Abbildung 1: Extraorale Hautirritation der rechten Gesichtshälfte und des rechten Halses im Sinne einer Verbrennung ersten Grades während einer laufenden Bestrahlung im Kopf-Hals-Bereich. Zusätzlich zeigt sich eine ödematöse Schwellung der rechten Wange und des rechten Ohres.| Copyright
Abbildung 2: Ausgeprägte Xerostomie der linken Wange mit deutlichem Verlust des Oberflächenglanzes der Mundschleimhaut | Copyright
Abbildung 3: Infizierte Osteoradionekrose (IORN) des Unterkiefers in regio 43–46. Neben der entzündlich veränderten Mundschleimhaut zeigt sich freiliegender, infizierter Kieferknochen. Das vollständige Ausmaß der Osteoradionekrose lässt sich klinisch nur bedingt einschätzen und erfordert zur weiteren Diagnostik eine 3-D-Bildgebung [Kämmerer et al., 2016]. | Copyright
Orale Mukositis infolge einer Krebstherapie
Bei der Mukositis handelt es sich allgemein per definitionem um eine Entzündung beziehungsweise eine entzündliche Veränderung der Mukosa. Diese kann in der Mundhöhle durch eine Vielzahl verschiedener Ursachen, zum Beispiel durch einen bakteriellen Biofilm, hervorgerufen werden [Heitz-Mayfield and Salvi, 2018]. Als Folge einer Radio- und/oder Chemotherapie kann die Mukositis das auskleidende Epithel des gesamten Gastrointestinaltrakts betreffen, von der Mundhöhle bis zum Rektum [Lalla et al., 2016]. Die Pathophysiologie der Mukositis ist komplex und noch nicht abschließend geklärt. Nach einer vorangegangenen oder während einer laufenden Radio- und/oder Chemotherapie lässt sich ihre Entstehung – ähnlich wie der Haarausfall – durch den starken Effekt der Strahlung und der Zytostatika auf sich schnell teilende Zellen und Gewebe mit einer hohen Proliferationsrate erklären. Die Schleimhaut des Gastrointestinaltrakts und besonders die orale Mukosa hat eines der höchsten Regenerationspotenziale des menschlichen Körpers. Die Epithelzellen, besonders die stark proliferierenden Zellen des Stratum basale, durchlaufen den Zell-zyklus in einer hohen Frequenz. Innerhalb dieses Zellzyklus gibt es bestimmte Phasen (zum Beispiel G1, G2), in der die Zellen – sowohl benigne als auch maligne – besonders empfindlich gegenüber den zytostatischen und zytotoxischen Effekten einer Radio- und/oder Chemotherapie sind. Daher werden in der oralen Mukosa die basalen Epithelzellen in der kutanen Basalschicht besonders geschädigt, wodurch das Regenerationspotenzial der Mukosa deutlich negativ beeinträchtigt wird und es es zu einer Atrophie und zu Ulzerationen der Mukosa kommt.
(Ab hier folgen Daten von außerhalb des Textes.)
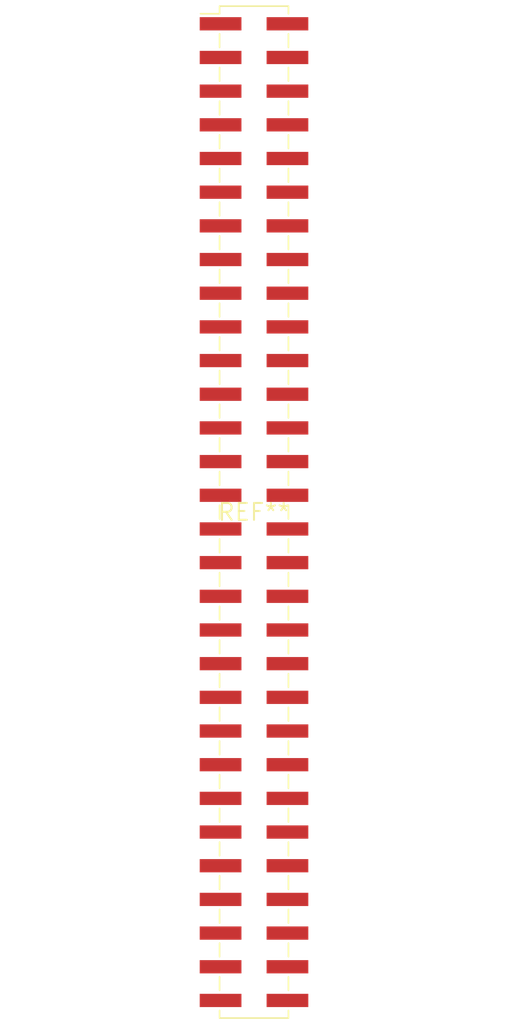
<source format=kicad_pcb>
(kicad_pcb (version 20240108) (generator pcbnew)

  (general
    (thickness 1.6)
  )

  (paper "A4")
  (layers
    (0 "F.Cu" signal)
    (31 "B.Cu" signal)
    (32 "B.Adhes" user "B.Adhesive")
    (33 "F.Adhes" user "F.Adhesive")
    (34 "B.Paste" user)
    (35 "F.Paste" user)
    (36 "B.SilkS" user "B.Silkscreen")
    (37 "F.SilkS" user "F.Silkscreen")
    (38 "B.Mask" user)
    (39 "F.Mask" user)
    (40 "Dwgs.User" user "User.Drawings")
    (41 "Cmts.User" user "User.Comments")
    (42 "Eco1.User" user "User.Eco1")
    (43 "Eco2.User" user "User.Eco2")
    (44 "Edge.Cuts" user)
    (45 "Margin" user)
    (46 "B.CrtYd" user "B.Courtyard")
    (47 "F.CrtYd" user "F.Courtyard")
    (48 "B.Fab" user)
    (49 "F.Fab" user)
    (50 "User.1" user)
    (51 "User.2" user)
    (52 "User.3" user)
    (53 "User.4" user)
    (54 "User.5" user)
    (55 "User.6" user)
    (56 "User.7" user)
    (57 "User.8" user)
    (58 "User.9" user)
  )

  (setup
    (pad_to_mask_clearance 0)
    (pcbplotparams
      (layerselection 0x00010fc_ffffffff)
      (plot_on_all_layers_selection 0x0000000_00000000)
      (disableapertmacros false)
      (usegerberextensions false)
      (usegerberattributes false)
      (usegerberadvancedattributes false)
      (creategerberjobfile false)
      (dashed_line_dash_ratio 12.000000)
      (dashed_line_gap_ratio 3.000000)
      (svgprecision 4)
      (plotframeref false)
      (viasonmask false)
      (mode 1)
      (useauxorigin false)
      (hpglpennumber 1)
      (hpglpenspeed 20)
      (hpglpendiameter 15.000000)
      (dxfpolygonmode false)
      (dxfimperialunits false)
      (dxfusepcbnewfont false)
      (psnegative false)
      (psa4output false)
      (plotreference false)
      (plotvalue false)
      (plotinvisibletext false)
      (sketchpadsonfab false)
      (subtractmaskfromsilk false)
      (outputformat 1)
      (mirror false)
      (drillshape 1)
      (scaleselection 1)
      (outputdirectory "")
    )
  )

  (net 0 "")

  (footprint "PinHeader_2x30_P2.54mm_Vertical_SMD" (layer "F.Cu") (at 0 0))

)

</source>
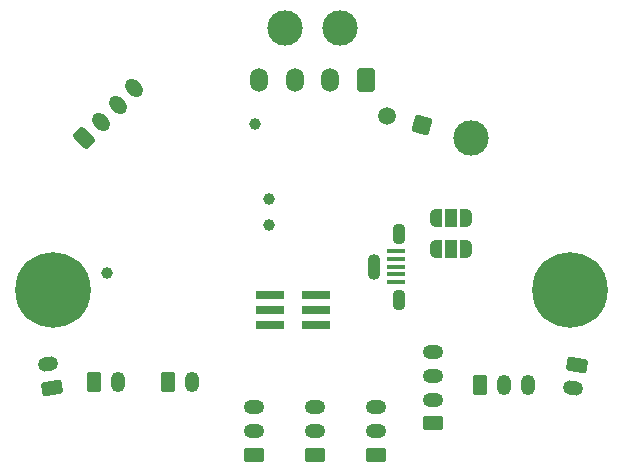
<source format=gbs>
G04 #@! TF.GenerationSoftware,KiCad,Pcbnew,(6.0.0)*
G04 #@! TF.CreationDate,2022-01-08T17:27:50+01:00*
G04 #@! TF.ProjectId,MiniAB-CAN-Board,4d696e69-4142-42d4-9341-4e2d426f6172,1*
G04 #@! TF.SameCoordinates,Original*
G04 #@! TF.FileFunction,Soldermask,Bot*
G04 #@! TF.FilePolarity,Negative*
%FSLAX46Y46*%
G04 Gerber Fmt 4.6, Leading zero omitted, Abs format (unit mm)*
G04 Created by KiCad (PCBNEW (6.0.0)) date 2022-01-08 17:27:50*
%MOMM*%
%LPD*%
G01*
G04 APERTURE LIST*
G04 Aperture macros list*
%AMRoundRect*
0 Rectangle with rounded corners*
0 $1 Rounding radius*
0 $2 $3 $4 $5 $6 $7 $8 $9 X,Y pos of 4 corners*
0 Add a 4 corners polygon primitive as box body*
4,1,4,$2,$3,$4,$5,$6,$7,$8,$9,$2,$3,0*
0 Add four circle primitives for the rounded corners*
1,1,$1+$1,$2,$3*
1,1,$1+$1,$4,$5*
1,1,$1+$1,$6,$7*
1,1,$1+$1,$8,$9*
0 Add four rect primitives between the rounded corners*
20,1,$1+$1,$2,$3,$4,$5,0*
20,1,$1+$1,$4,$5,$6,$7,0*
20,1,$1+$1,$6,$7,$8,$9,0*
20,1,$1+$1,$8,$9,$2,$3,0*%
%AMHorizOval*
0 Thick line with rounded ends*
0 $1 width*
0 $2 $3 position (X,Y) of the first rounded end (center of the circle)*
0 $4 $5 position (X,Y) of the second rounded end (center of the circle)*
0 Add line between two ends*
20,1,$1,$2,$3,$4,$5,0*
0 Add two circle primitives to create the rounded ends*
1,1,$1,$2,$3*
1,1,$1,$4,$5*%
%AMFreePoly0*
4,1,22,0.550000,-0.750000,0.000000,-0.750000,0.000000,-0.745033,-0.079941,-0.743568,-0.215256,-0.701293,-0.333266,-0.622738,-0.424486,-0.514219,-0.481581,-0.384460,-0.499164,-0.250000,-0.500000,-0.250000,-0.500000,0.250000,-0.499164,0.250000,-0.499963,0.256109,-0.478152,0.396186,-0.417904,0.524511,-0.324060,0.630769,-0.204165,0.706417,-0.067858,0.745374,0.000000,0.744959,0.000000,0.750000,
0.550000,0.750000,0.550000,-0.750000,0.550000,-0.750000,$1*%
%AMFreePoly1*
4,1,20,0.000000,0.744959,0.073905,0.744508,0.209726,0.703889,0.328688,0.626782,0.421226,0.519385,0.479903,0.390333,0.500000,0.250000,0.500000,-0.250000,0.499851,-0.262216,0.476331,-0.402017,0.414519,-0.529596,0.319384,-0.634700,0.198574,-0.708877,0.061801,-0.746166,0.000000,-0.745033,0.000000,-0.750000,-0.550000,-0.750000,-0.550000,0.750000,0.000000,0.750000,0.000000,0.744959,
0.000000,0.744959,$1*%
G04 Aperture macros list end*
%ADD10RoundRect,0.250000X0.194454X-0.689429X0.689429X-0.194454X-0.194454X0.689429X-0.689429X0.194454X0*%
%ADD11HorizOval,1.200000X-0.194454X0.194454X0.194454X-0.194454X0*%
%ADD12RoundRect,0.250000X0.676282X-0.236153X0.554728X0.453213X-0.676282X0.236153X-0.554728X-0.453213X0*%
%ADD13HorizOval,1.200000X0.270822X0.047753X-0.270822X-0.047753X0*%
%ADD14C,0.800000*%
%ADD15C,6.400000*%
%ADD16RoundRect,0.250000X-0.554728X0.453213X-0.676282X-0.236153X0.554728X-0.453213X0.676282X0.236153X0*%
%ADD17HorizOval,1.200000X-0.270822X0.047753X0.270822X-0.047753X0*%
%ADD18RoundRect,0.250000X0.625000X-0.350000X0.625000X0.350000X-0.625000X0.350000X-0.625000X-0.350000X0*%
%ADD19O,1.750000X1.200000*%
%ADD20FreePoly0,180.000000*%
%ADD21R,1.000000X1.500000*%
%ADD22FreePoly1,180.000000*%
%ADD23RoundRect,0.250000X-0.350000X-0.625000X0.350000X-0.625000X0.350000X0.625000X-0.350000X0.625000X0*%
%ADD24O,1.200000X1.750000*%
%ADD25C,1.000000*%
%ADD26C,3.000000*%
%ADD27RoundRect,0.250001X0.499999X0.759999X-0.499999X0.759999X-0.499999X-0.759999X0.499999X-0.759999X0*%
%ADD28O,1.500000X2.020000*%
%ADD29RoundRect,0.250001X0.353553X-0.612371X0.612371X0.353553X-0.353553X0.612371X-0.612371X-0.353553X0*%
%ADD30C,1.500000*%
%ADD31R,1.500000X0.450000*%
%ADD32O,1.100000X1.800000*%
%ADD33O,1.100000X2.200000*%
%ADD34R,2.400000X0.740000*%
G04 APERTURE END LIST*
D10*
G04 #@! TO.C,J8*
X194665786Y-58944214D03*
D11*
X196080000Y-57530000D03*
X197494213Y-56115787D03*
X198908427Y-54701573D03*
G04 #@! TD*
D12*
G04 #@! TO.C,J2*
X191920000Y-80050000D03*
D13*
X191572704Y-78080384D03*
G04 #@! TD*
D14*
G04 #@! TO.C,H2*
X190292944Y-70072944D03*
D15*
X191990000Y-71770000D03*
D14*
X194390000Y-71770000D03*
X190292944Y-73467056D03*
X191990000Y-74170000D03*
X189590000Y-71770000D03*
X191990000Y-69370000D03*
X193687056Y-70072944D03*
X193687056Y-73467056D03*
G04 #@! TD*
G04 #@! TO.C,H1*
X237477056Y-70122944D03*
D15*
X235780000Y-71820000D03*
D14*
X234082944Y-70122944D03*
X235780000Y-69420000D03*
X235780000Y-74220000D03*
X233380000Y-71820000D03*
X237477056Y-73517056D03*
X238180000Y-71820000D03*
X234082944Y-73517056D03*
G04 #@! TD*
D16*
G04 #@! TO.C,J1*
X236355293Y-78100699D03*
D17*
X236007997Y-80070315D03*
G04 #@! TD*
D18*
G04 #@! TO.C,J12*
X219330000Y-85730000D03*
D19*
X219330000Y-83730000D03*
X219330000Y-81730000D03*
G04 #@! TD*
D20*
G04 #@! TO.C,JP1*
X227015000Y-65730000D03*
D21*
X225715000Y-65730000D03*
D22*
X224415000Y-65730000D03*
G04 #@! TD*
D23*
G04 #@! TO.C,J3*
X201780000Y-79550000D03*
D24*
X203780000Y-79550000D03*
G04 #@! TD*
D25*
G04 #@! TO.C,TP2*
X210280000Y-66320000D03*
G04 #@! TD*
D23*
G04 #@! TO.C,J7*
X228210000Y-79840000D03*
D24*
X230210000Y-79840000D03*
X232210000Y-79840000D03*
G04 #@! TD*
D25*
G04 #@! TO.C,TP3*
X209130000Y-57710000D03*
G04 #@! TD*
G04 #@! TO.C,TP4*
X196620000Y-70350000D03*
G04 #@! TD*
D26*
G04 #@! TO.C,J11*
X211650000Y-49650000D03*
X216350000Y-49650000D03*
D27*
X218500000Y-53970000D03*
D28*
X215500000Y-53970000D03*
X212500000Y-53970000D03*
X209500000Y-53970000D03*
G04 #@! TD*
D25*
G04 #@! TO.C,TP1*
X210280000Y-64070000D03*
G04 #@! TD*
D26*
G04 #@! TO.C,J6*
X227399653Y-58941881D03*
D29*
X223226853Y-57823783D03*
D30*
X220329076Y-57047326D03*
G04 #@! TD*
D23*
G04 #@! TO.C,J4*
X195520000Y-79550000D03*
D24*
X197520000Y-79550000D03*
G04 #@! TD*
D18*
G04 #@! TO.C,J14*
X209050000Y-85730000D03*
D19*
X209050000Y-83730000D03*
X209050000Y-81730000D03*
G04 #@! TD*
D20*
G04 #@! TO.C,JP2*
X227015000Y-68310000D03*
D21*
X225715000Y-68310000D03*
D22*
X224415000Y-68310000D03*
G04 #@! TD*
D31*
G04 #@! TO.C,J10*
X221075000Y-71120000D03*
X221075000Y-70470000D03*
X221075000Y-69820000D03*
X221075000Y-69170000D03*
X221075000Y-68520000D03*
D32*
X221325000Y-72620000D03*
D33*
X219175000Y-69820000D03*
D32*
X221325000Y-67020000D03*
G04 #@! TD*
D18*
G04 #@! TO.C,J13*
X214190000Y-85730000D03*
D19*
X214190000Y-83730000D03*
X214190000Y-81730000D03*
G04 #@! TD*
D34*
G04 #@! TO.C,J9*
X210410000Y-74770000D03*
X214310000Y-74770000D03*
X210410000Y-73500000D03*
X214310000Y-73500000D03*
X210410000Y-72230000D03*
X214310000Y-72230000D03*
G04 #@! TD*
D18*
G04 #@! TO.C,J5*
X224190000Y-83080000D03*
D19*
X224190000Y-81080000D03*
X224190000Y-79080000D03*
X224190000Y-77080000D03*
G04 #@! TD*
M02*

</source>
Es entstehen zunehmend Defekte in der Integrität der Schleimhaut, die diese für verschiedenste Noxen anfälliger machen (mechanisch, chemisch, thermisch, bakteriell, viral und muzin). Der Verlauf einer Mukositis lässt sich in einem Fünf-Phasen-Modell beschreiben [Bollig 2016]:
- (I) Initiation
- (II) Inflammation und Freisetzung von Zytokinen
- (III) Signalverstärkung
- (IV) Ulzeration
- (V) Abheilung
Eine interessante Theorie hinsichtlich der Pathophysiologie der Mukositis beschreibt strahlungsinduzierte Veränderungen in der inflammatorischen Signalkaskade durch NF-ҡB (nuclear factor-kappa B), einem wichtigen Transkriptionsfaktor, der neben Immunreaktionen und der Apoptose von Zellen bei einer Aktivierung auch inflammatorische Reaktionen induzieren kann [Frings et al., 2016]. Insgesamt ist die Bedeutung von NF-ҡB im Kontext der oralen Mukositis aber noch wenig im Detail verstanden. Interessanterweise zeigten Curra et al. bei einer durch 5-FU (5-Fluoruracil) im Tiermodell induzierten oralen Mukositis und einer experimentellen, therapeutischen Photobiomodulation mildere Schweregrade der Mukositis bei einer Aktivierung des NF-ҡB-Signalwegs [Curra et al., 2015]. Zusammenfassend muss hinsichtlich der Pathophysiologie der Mukositis von einem multifaktoriellen Geschehen ausgegangen werden, das in seiner Gesamtheit noch nicht geklärt ist.